- Assignment 1 -
Write out the part of the Postgres out-of-memory thread that starts at the words "( SELECT 1 FROM" and ends after "titles  (cost=22166473.44..24850954.67 rows=870382 width=12)".
- Assignment 2 -
Carry on the Postgres out-of-memory thread from the point where it stops.

- Text under study -
Re: Bad planning data resulting in OOM killing of postgres

Jeff Janes <jeff.janes@xxxxxxxxx> · Mon, 13 Feb 2017 11:26:17 -0800

On Mon, Feb 13, 2017 at 9:40 AM, David Hinkle <hinkle@xxxxxxxxxxxxxx> wrote:
I'm having trouble with purges related to a large table.   The delete

query consumes ram until postgres crashes due to OOM.   I have a very

large table called log_raw.  There are half a dozen related tables,

such as 'urls' and 'titles'.   log_raw.urlid = urls.urlid and urls

contains the text of the various urls, for example.

Each time I try to purge these side tables the unit OOM's.

psql:postgres@cipafilter = explain DELETE FROM titles WHERE NOT EXISTS

( SELECT 1 FROM log_raw WHERE log_raw.titleid = titles.titleid );

                                       QUERY PLAN

─────────────────────────────────────────────────────────────────────────────────────────

 Delete on titles  (cost=22166473.44..24850954.67 rows=870382 width=12)

   ->  Hash Anti Join  (cost=22166473.44..24850954.67 rows=870382 width=12)

         Hash Cond: (titles.titleid = log_raw.titleid)

         ->  Seq Scan on titles  (cost=0.00..17871.64 rows=870664 width=10)

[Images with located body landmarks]
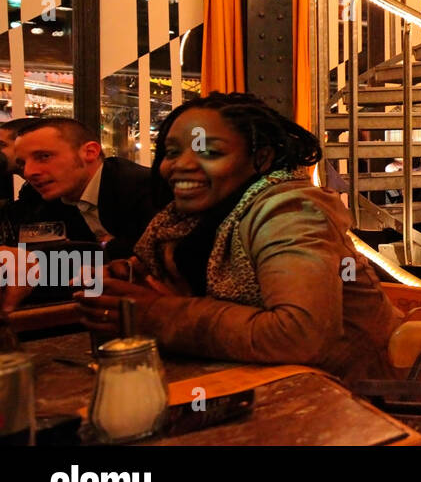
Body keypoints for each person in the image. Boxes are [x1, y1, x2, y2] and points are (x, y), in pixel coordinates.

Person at [75, 92, 403, 383]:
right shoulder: (183, 221)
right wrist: (129, 278)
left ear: (261, 159)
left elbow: (300, 335)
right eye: (172, 152)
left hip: (357, 394)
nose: (180, 166)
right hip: (260, 382)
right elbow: (172, 276)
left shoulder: (292, 212)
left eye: (210, 153)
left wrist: (155, 313)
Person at [11, 118, 165, 260]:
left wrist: (103, 249)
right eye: (22, 163)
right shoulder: (44, 198)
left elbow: (154, 254)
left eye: (44, 156)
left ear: (90, 152)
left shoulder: (145, 187)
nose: (28, 172)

- Response area 1 -
( SELECT 1 FROM log_raw WHERE log_raw.titleid = titles.titleid );

                                       QUERY PLAN

─────────────────────────────────────────────────────────────────────────────────────────

 Delete on titles  (cost=22166473.44..24850954.67 rows=870382 width=12)

- Response area 2 -
         ->  Hash  (cost=12744792.64..12744792.64 rows=542011264 width=10)

               ->  Seq Scan on log_raw  (cost=0.00..12744792.64

rows=542011264 width=10)

(6 rows)

psql:postgres@cipafilter = select count(*) from (select titleid from

log_raw group by titleid) as a;

 count

────────

 872210

(1 row)

cipafilter=# select n_distinct from pg_stats where tablename =

'log_raw' and attname = 'titleid';

 n_distinct

------------

        282

(1 row)

The planning data is wildly low for each of these fields, and I wonder

if because of that error the planner thinks it can keep all these id's

in ram while it works. Analyze doesn't fix it.   Increasing the

statistics target improves the data in n_distinct but not

considerably, as increasing it 3 or 4 fold leads to it still being

wildly off.  ALTER TABLE set n_distinct doesn't seem to be used by the

planner as it doesn't change any of the plans I've generated or seem

to be taken into account in the row estimates. I'm out of ideas.

Anybody have any ideas?

Your data on log_raw.titleid is probably clustered, so that any given page of the table all has the same value for titleid. This really messes up the sampling algorithm used by ANALYZE.  To overcome that, you would have to increase the statistics target by 3 or 4 orders of magnitude, not a factor of 3 or 4.

However, that doesn't seem to be the actual problem.  Surprisingly enough, a hash anti-join doesn't automatically de-duplicate the hash table as it is being built.  So n_distinct correctly does not have an influence on the estimated RAM usage, because it doesn't influence the actual ram usage either.

It sounds like your work_mem is set way too high.  What is it set to?  And what version of PostgreSQL are you using?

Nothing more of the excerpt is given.